In the local governance text below, copy out the part that opens with the words containing "23.  The Bill should" and closes with "of local choice.", substituting "subordinate legislation" for "secondary legislation".

Given passage
[Start of section]
Timetable for the Legislation and Implementation

  21.  The CCN hopes that the legislation can be introduced within the next session of Parliament and can become law as soon as possible thereafter. Virtually all our member authorities have begun to engage in the process of implementing some version of the Bill's provisions and a significant number are well advanced. It would greatly minimise doubt and the need for elaborate planning for pre- and post-legislation structures if we could be confident that the provisions will become law within the next year. There is evident disutility in councils seeking to develop systems which can be operated in both the pre-and post-legislative environment.

Strong Leadership for Communities, Powerful Roles for All Councillors

  22.  We consider that the success or failure of the new local governance will hinge on whether all councillors come to feel they do indeed have a powerful role, whether or not they are a member of the council's executive (3.1). The consultation paper is disappointingly light in identifying meaningful roles for non-executive councillors. The opportunity is being missed to strengthen the community leadership role of the council and councillors via, for example, increasing the scope of the Overview and Scrutiny Committees and strengthening the arm of the local councillor by giving powers to create locality budgets not subject to the current proportionality rules. This matter is considered further below.

  23.  The Bill should also strengthen the community leadership role of councils by including a new duty on local authorities to promote the economic, social and environmental well being of their area, if this has not previously been enacted. We believe that this duty is vital to empowering elected councillors in their role as community leaders.

The Key Broad Parameters of the New Constitutions

  24.  The key parameters for each of the three models, as set out in 3.6 and as set out in the draft Bill itself, give sufficient flexibility in our view to accommodate local circumstance, provided that these basic requirements for roles and relationships between the constituent elements of the new council governance are not added to in secondary legislation. We welcome the assurance (in para 3.7) that within these parameters a council's new constitution is to be a matter of local choice.
[End of section]
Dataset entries
[Start of section]
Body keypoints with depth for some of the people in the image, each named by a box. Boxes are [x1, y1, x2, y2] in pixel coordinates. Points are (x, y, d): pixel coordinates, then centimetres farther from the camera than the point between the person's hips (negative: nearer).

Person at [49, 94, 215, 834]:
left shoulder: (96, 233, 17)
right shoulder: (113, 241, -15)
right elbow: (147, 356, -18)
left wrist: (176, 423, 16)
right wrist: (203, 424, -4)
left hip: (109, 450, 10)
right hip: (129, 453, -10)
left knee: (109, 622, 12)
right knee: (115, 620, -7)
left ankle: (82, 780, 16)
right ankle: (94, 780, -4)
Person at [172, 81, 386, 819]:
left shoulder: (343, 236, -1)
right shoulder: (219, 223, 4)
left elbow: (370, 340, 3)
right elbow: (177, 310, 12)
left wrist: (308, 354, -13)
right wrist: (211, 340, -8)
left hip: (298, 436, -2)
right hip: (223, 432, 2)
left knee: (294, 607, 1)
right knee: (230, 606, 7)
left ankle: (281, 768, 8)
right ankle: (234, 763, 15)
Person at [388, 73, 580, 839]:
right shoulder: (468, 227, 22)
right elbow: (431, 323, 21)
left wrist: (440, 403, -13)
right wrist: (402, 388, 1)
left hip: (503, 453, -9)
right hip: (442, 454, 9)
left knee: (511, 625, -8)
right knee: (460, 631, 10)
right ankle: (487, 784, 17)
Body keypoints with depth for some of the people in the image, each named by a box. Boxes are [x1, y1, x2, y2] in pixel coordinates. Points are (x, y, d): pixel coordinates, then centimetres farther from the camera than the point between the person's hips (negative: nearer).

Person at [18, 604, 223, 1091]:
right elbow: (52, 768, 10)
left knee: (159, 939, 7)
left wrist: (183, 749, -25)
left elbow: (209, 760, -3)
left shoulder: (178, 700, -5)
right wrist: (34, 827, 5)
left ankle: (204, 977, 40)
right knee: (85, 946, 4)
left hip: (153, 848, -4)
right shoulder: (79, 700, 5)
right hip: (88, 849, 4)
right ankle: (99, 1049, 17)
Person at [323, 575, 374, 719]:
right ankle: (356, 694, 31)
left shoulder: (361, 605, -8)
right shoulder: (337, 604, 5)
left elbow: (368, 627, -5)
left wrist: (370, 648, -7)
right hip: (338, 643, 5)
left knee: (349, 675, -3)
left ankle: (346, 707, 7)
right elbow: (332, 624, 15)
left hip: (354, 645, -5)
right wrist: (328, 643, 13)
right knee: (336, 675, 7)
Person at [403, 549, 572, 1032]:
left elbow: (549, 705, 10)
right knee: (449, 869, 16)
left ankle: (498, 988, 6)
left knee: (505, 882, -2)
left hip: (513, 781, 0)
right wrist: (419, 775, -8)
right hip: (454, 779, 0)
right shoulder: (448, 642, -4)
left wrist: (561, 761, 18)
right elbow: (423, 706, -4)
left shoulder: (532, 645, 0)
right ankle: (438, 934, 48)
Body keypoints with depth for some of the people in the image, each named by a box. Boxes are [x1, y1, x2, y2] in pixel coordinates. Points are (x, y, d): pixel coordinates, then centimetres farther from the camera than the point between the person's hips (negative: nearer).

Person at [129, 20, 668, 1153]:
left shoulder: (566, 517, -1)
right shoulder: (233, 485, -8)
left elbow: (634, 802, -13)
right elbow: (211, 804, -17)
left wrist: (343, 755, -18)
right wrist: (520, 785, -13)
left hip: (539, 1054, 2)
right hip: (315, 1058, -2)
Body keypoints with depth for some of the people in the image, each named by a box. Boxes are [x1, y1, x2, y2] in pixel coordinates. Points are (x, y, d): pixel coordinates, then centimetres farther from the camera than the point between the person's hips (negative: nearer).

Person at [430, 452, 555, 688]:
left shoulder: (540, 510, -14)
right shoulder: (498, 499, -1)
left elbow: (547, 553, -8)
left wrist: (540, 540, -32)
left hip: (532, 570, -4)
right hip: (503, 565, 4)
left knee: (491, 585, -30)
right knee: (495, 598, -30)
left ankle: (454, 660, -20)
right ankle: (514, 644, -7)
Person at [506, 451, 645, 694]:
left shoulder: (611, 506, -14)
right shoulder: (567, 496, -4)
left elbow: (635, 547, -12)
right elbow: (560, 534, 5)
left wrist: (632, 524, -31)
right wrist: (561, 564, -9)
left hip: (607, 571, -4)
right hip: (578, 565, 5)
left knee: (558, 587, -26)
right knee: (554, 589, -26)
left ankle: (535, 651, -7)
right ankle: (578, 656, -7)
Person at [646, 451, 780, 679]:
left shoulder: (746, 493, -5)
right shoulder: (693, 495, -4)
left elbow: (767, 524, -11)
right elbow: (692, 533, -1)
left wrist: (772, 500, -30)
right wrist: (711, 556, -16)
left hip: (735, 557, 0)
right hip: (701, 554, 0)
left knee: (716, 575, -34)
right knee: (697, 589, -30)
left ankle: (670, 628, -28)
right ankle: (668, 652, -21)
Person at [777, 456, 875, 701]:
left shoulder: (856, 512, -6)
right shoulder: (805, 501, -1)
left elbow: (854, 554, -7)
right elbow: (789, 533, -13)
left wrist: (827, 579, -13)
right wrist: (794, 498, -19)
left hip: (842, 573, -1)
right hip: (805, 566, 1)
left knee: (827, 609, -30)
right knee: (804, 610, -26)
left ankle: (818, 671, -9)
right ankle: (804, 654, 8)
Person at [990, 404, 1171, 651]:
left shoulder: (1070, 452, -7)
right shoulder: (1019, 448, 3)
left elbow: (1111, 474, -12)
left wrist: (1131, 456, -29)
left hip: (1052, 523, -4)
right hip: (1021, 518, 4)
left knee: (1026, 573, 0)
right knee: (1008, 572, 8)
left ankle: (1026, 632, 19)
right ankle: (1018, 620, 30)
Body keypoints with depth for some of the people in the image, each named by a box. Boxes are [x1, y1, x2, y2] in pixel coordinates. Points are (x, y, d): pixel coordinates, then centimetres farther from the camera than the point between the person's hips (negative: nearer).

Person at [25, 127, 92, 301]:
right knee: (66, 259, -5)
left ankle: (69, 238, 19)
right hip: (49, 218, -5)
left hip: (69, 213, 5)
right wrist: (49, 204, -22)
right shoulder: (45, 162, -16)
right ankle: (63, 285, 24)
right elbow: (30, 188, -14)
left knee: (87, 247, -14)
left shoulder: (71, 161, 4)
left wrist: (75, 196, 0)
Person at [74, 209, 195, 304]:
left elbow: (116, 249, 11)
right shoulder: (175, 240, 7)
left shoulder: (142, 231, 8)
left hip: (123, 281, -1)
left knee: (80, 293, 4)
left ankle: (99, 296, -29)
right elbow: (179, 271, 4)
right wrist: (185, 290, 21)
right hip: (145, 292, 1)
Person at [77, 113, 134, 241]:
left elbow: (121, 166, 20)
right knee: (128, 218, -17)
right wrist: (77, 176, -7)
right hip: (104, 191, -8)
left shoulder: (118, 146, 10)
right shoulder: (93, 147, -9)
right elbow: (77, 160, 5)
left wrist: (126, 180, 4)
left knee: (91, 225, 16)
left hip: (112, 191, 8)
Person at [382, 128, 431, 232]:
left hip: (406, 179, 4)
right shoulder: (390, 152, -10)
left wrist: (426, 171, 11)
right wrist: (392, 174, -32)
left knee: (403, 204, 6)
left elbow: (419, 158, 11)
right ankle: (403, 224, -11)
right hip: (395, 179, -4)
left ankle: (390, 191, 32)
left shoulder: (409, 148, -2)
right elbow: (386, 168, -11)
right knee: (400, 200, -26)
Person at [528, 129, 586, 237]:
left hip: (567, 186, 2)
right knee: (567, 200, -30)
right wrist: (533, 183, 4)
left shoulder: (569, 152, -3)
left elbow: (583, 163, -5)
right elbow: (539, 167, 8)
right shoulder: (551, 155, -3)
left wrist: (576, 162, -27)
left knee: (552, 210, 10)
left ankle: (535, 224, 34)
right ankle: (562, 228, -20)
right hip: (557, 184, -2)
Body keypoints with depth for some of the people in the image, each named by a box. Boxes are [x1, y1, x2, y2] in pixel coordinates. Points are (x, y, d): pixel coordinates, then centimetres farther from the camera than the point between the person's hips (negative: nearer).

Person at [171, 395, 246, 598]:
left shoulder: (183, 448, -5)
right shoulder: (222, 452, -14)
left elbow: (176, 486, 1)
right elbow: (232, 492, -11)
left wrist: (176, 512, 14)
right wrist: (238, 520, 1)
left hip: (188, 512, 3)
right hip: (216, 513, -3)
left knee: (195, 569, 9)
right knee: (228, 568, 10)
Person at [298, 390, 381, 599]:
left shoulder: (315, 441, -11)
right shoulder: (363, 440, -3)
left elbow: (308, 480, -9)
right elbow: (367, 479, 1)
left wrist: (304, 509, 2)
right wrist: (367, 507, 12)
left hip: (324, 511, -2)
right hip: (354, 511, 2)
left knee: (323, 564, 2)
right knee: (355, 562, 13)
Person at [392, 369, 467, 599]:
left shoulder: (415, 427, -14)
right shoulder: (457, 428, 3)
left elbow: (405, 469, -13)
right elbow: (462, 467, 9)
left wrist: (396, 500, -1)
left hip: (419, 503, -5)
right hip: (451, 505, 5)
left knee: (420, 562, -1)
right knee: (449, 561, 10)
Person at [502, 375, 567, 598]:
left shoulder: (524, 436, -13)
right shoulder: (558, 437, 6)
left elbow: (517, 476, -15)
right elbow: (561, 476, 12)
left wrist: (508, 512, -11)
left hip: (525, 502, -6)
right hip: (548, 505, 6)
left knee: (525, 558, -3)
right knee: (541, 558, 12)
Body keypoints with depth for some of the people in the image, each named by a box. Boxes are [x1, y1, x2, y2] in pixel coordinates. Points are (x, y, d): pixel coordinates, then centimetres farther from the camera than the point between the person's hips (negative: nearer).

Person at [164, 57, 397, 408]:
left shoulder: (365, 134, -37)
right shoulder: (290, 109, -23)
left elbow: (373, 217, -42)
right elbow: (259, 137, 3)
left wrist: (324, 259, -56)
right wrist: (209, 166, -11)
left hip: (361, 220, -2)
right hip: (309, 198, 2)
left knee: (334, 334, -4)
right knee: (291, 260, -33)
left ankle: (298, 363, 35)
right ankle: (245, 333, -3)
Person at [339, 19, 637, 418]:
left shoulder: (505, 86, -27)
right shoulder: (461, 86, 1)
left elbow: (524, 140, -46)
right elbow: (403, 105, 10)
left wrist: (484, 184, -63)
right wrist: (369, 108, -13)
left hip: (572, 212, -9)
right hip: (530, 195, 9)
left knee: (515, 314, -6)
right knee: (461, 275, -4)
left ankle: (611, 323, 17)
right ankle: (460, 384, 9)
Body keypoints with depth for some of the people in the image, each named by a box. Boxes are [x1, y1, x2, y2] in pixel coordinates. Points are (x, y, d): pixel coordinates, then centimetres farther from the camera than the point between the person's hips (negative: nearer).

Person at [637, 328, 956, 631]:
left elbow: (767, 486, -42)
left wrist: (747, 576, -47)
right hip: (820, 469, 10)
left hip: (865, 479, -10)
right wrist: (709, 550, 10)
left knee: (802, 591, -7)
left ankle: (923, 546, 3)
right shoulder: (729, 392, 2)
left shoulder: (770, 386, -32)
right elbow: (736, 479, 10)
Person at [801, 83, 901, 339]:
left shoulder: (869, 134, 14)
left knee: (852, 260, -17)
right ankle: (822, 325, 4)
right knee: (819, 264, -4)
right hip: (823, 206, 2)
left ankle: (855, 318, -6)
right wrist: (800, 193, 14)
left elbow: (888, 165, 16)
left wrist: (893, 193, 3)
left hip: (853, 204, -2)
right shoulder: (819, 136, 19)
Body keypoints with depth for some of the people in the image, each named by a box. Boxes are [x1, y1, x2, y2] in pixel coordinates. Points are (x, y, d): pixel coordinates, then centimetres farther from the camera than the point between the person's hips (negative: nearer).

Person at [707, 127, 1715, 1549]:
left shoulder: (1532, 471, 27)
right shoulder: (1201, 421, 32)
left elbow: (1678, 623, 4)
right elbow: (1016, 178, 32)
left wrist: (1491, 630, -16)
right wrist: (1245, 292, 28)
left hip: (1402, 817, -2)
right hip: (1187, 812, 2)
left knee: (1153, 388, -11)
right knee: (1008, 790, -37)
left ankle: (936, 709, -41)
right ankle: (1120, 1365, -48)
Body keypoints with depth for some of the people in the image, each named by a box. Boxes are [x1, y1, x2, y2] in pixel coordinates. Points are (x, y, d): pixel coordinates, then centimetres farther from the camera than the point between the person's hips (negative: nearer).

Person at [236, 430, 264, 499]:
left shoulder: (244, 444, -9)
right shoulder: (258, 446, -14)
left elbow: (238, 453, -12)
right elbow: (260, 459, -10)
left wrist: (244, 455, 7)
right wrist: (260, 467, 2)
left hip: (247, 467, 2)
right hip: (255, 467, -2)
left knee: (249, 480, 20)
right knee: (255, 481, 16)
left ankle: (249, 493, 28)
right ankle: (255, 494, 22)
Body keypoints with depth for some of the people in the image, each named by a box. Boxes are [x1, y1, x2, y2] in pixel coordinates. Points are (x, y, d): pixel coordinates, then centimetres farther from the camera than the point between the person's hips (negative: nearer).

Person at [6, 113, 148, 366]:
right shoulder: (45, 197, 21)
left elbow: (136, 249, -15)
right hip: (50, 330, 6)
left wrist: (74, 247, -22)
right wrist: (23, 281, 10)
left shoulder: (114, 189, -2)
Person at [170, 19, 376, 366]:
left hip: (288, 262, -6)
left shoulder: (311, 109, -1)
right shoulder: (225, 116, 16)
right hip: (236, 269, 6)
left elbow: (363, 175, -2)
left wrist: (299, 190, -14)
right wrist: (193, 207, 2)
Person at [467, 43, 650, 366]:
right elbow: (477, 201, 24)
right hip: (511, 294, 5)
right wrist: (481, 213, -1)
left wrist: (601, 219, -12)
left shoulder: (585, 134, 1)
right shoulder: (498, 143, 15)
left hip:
[End of section]
Solution to this exercise
23.  The Bill should also strengthen the community leadership role of councils by including a new duty on local authorities to promote the economic, social and environmental well being of their area, if this has not previously been enacted. We believe that this duty is vital to empowering elected councillors in their role as community leaders.

The Key Broad Parameters of the New Constitutions

  24.  The key parameters for each of the three models, as set out in 3.6 and as set out in the draft Bill itself, give sufficient flexibility in our view to accommodate local circumstance, provided that these basic requirements for roles and relationships between the constituent elements of the new council governance are not added to in subordinate legislation. We welcome the assurance (in para 3.7) that within these parameters a council's new constitution is to be a matter of local choice.